= Task item =
Lines from the listing that hold the string "Escherichia" are what you should return.

= Dataset content =
● ● ● ● ● ● ●
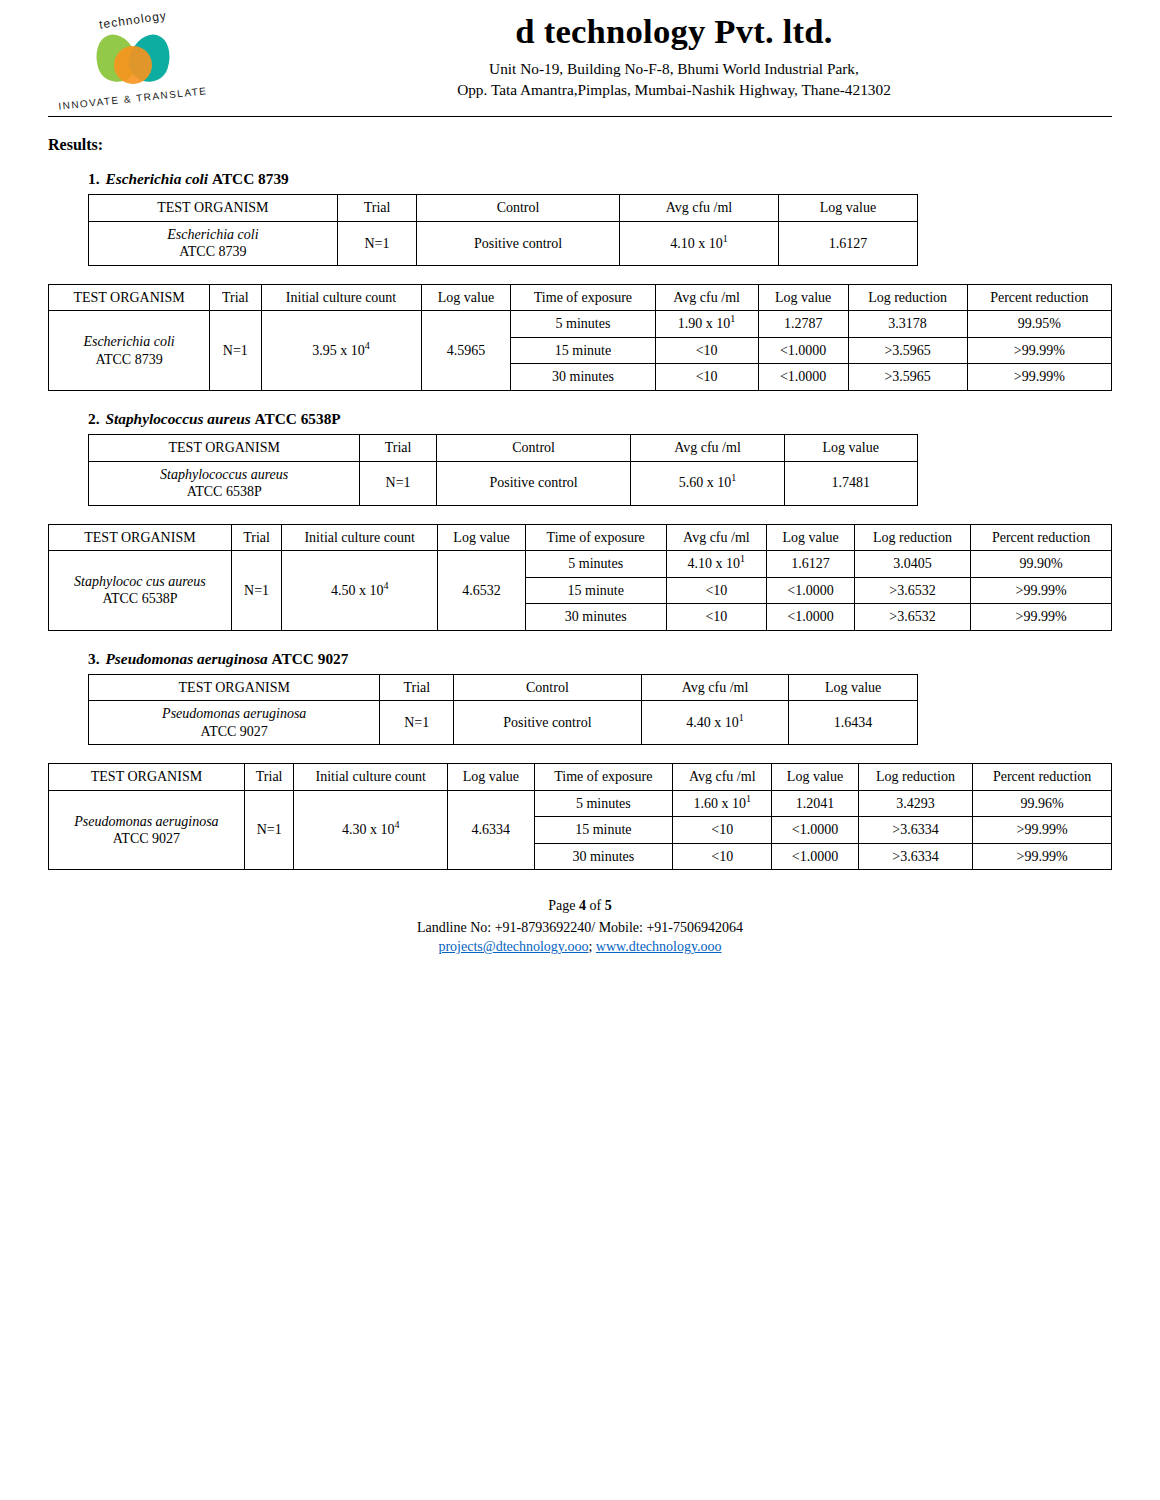technology
INNOVATE & TRANSLATE
d technology Pvt. ltd.
Unit No-19, Building No-F-8, Bhumi World Industrial Park,
Opp. Tata Amantra,Pimplas, Mumbai-Nashik Highway, Thane-421302
Results:
1. Escherichia coli ATCC 8739
| TEST ORGANISM | Trial | Control | Avg cfu /ml | Log value |
| --- | --- | --- | --- | --- |
| Escherichia coli ATCC 8739 | N=1 | Positive control | 4.10 x 10 1 | 1.6127 |
| TEST ORGANISM | Trial | Initial culture count | Log value | Time of exposure | Avg cfu /ml | Log value | Log reduction | Percent reduction |
| --- | --- | --- | --- | --- | --- | --- | --- | --- |
| Escherichia coli ATCC 8739 | N=1 | 3.95 x 10 4 | 4.5965 | 5 minutes | 1.90 x 10 1 | 1.2787 | 3.3178 | 99.95% |
| 15 minute | <10 | <1.0000 | >3.5965 | >99.99% |
| 30 minutes | <10 | <1.0000 | >3.5965 | >99.99% |
2. Staphylococcus aureus ATCC 6538P
| TEST ORGANISM | Trial | Control | Avg cfu /ml | Log value |
| --- | --- | --- | --- | --- |
| Staphylococcus aureus ATCC 6538P | N=1 | Positive control | 5.60 x 10 1 | 1.7481 |
| TEST ORGANISM | Trial | Initial culture count | Log value | Time of exposure | Avg cfu /ml | Log value | Log reduction | Percent reduction |
| --- | --- | --- | --- | --- | --- | --- | --- | --- |
| Staphylococ cus aureus ATCC 6538P | N=1 | 4.50 x 10 4 | 4.6532 | 5 minutes | 4.10 x 10 1 | 1.6127 | 3.0405 | 99.90% |
| 15 minute | <10 | <1.0000 | >3.6532 | >99.99% |
| 30 minutes | <10 | <1.0000 | >3.6532 | >99.99% |
3. Pseudomonas aeruginosa ATCC 9027
| TEST ORGANISM | Trial | Control | Avg cfu /ml | Log value |
| --- | --- | --- | --- | --- |
| Pseudomonas aeruginosa ATCC 9027 | N=1 | Positive control | 4.40 x 10 1 | 1.6434 |
| TEST ORGANISM | Trial | Initial culture count | Log value | Time of exposure | Avg cfu /ml | Log value | Log reduction | Percent reduction |
| --- | --- | --- | --- | --- | --- | --- | --- | --- |
| Pseudomonas aeruginosa ATCC 9027 | N=1 | 4.30 x 10 4 | 4.6334 | 5 minutes | 1.60 x 10 1 | 1.2041 | 3.4293 | 99.96% |
| 15 minute | <10 | <1.0000 | >3.6334 | >99.99% |
| 30 minutes | <10 | <1.0000 | >3.6334 | >99.99% |
Page 4 of 5
Landline No: +91-8793692240/ Mobile: +91-7506942064
projects@dtechnology.ooo; www.dtechnology.ooo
● ● ● ● ● ● ●
= Written reply =
1. Escherichia coli ATCC 8739
| Escherichia coli ATCC 8739 | N=1 | Positive control | 4.10 x 10 1 | 1.6127 |
| Escherichia coli ATCC 8739 | N=1 | 3.95 x 10 4 | 4.5965 | 5 minutes | 1.90 x 10 1 | 1.2787 | 3.3178 | 99.95% |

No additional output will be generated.